Data START
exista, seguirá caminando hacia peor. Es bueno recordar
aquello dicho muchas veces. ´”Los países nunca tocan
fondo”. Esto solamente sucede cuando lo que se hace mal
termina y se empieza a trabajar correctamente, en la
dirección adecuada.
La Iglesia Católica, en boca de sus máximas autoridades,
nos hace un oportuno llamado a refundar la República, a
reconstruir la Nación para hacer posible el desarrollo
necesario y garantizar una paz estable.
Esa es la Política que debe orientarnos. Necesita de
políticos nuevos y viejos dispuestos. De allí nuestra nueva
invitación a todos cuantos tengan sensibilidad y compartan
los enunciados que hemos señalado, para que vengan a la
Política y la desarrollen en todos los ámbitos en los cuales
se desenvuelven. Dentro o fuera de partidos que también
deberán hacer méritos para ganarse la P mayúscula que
Data END
**Aim of the exercise**
Rewrite the lines of the listing, substituting "paz duradera" for "paz estable" and leaving everything else unchanged.

**Response for this exercise**
exista, seguirá caminando hacia peor. Es bueno recordar
aquello dicho muchas veces. ´”Los países nunca tocan
fondo”. Esto solamente sucede cuando lo que se hace mal
termina y se empieza a trabajar correctamente, en la
dirección adecuada.
La Iglesia Católica, en boca de sus máximas autoridades,
nos hace un oportuno llamado a refundar la República, a
reconstruir la Nación para hacer posible el desarrollo
necesario y garantizar una paz duradera.
Esa es la Política que debe orientarnos. Necesita de
políticos nuevos y viejos dispuestos. De allí nuestra nueva
invitación a todos cuantos tengan sensibilidad y compartan
los enunciados que hemos señalado, para que vengan a la
Política y la desarrollen en todos los ámbitos en los cuales
se desenvuelven. Dentro o fuera de partidos que también
deberán hacer méritos para ganarse la P mayúscula que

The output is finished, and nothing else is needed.